Treaty 8 First Nations, industry, and the governments of Alberta and B.C., are all part of Natcher’s research team in the Peace River project, which is studying the potentially huge impacts of fracking to develop the Montney Play. This shale gas formation, described as Canada’s largest “carbon bomb,” has the potential to release more than a billion tonnes of carbon into the atmosphere.
“Through a recent project, we were able to co-develop a number of scenarios that allow government, Indigenous communities, and industry to work together to evaluate potential negative impacts on First Nations and begin to identify potential mitigation strategies,” Natcher said.
The research motivated a highly productive, non-confrontational dialogue between the parties about moving ahead, and how they continue to live on this landscape together, he said.
“We are really proud of that.”
Natcher is also working with the Arctic Council’s sustainable development working group to research water, energy, and food security. Rather than considering each in isolation, researchers are considering these as an integrated system.
“We found that treating each of these in isolation can have negative impacts. We can grow more food, but what impact does that have on water security, quantity, quality, and energy inputs? So, we are making visible how these systems are connected, and then coming up with strategies for more sustainable Arctic communities.”
Students are an integral component of Natcher’s research. In addition to students from his own department, he tries to draw in as many students as possible from the departments of anthropology, and geography and planning, to expose them to community-based research.
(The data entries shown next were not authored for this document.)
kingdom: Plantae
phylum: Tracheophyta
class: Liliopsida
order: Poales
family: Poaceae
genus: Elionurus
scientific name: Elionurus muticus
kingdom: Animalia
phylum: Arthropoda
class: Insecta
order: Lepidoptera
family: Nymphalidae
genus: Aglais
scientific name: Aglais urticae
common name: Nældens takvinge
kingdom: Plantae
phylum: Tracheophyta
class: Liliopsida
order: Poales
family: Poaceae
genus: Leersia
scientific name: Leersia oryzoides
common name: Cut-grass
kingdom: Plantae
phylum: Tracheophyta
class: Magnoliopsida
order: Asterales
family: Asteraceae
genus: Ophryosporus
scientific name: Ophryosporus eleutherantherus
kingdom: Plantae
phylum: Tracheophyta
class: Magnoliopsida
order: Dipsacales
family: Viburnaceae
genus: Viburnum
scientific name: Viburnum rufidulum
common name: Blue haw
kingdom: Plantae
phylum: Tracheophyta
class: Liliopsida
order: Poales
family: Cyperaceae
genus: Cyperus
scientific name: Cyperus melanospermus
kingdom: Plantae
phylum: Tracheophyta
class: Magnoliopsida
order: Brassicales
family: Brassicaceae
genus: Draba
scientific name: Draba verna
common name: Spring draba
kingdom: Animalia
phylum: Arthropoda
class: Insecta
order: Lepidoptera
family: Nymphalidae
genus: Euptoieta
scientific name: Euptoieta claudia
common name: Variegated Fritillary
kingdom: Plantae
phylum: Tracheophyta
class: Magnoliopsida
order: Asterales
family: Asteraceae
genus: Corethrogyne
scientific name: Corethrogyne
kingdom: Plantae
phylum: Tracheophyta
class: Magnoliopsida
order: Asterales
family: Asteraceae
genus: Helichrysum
He has supervised 19 master’s students, four doctoral candidates and four post-doctoral fellows.
Since joining USask, Natcher has produced 124 refereed journal articles and book chapters, 11 books, and received more than $30 million in external research grants.
In other recent honours, Natcher was named University of the Arctic Research Chair, Water, Energy and Food Security in the Arctic (2022-26), received a Dean’s Award for Excellence in Outreach and Engagement (2019), and served as Centennial Research Chair at the Global Institute for Food Security (2014-19).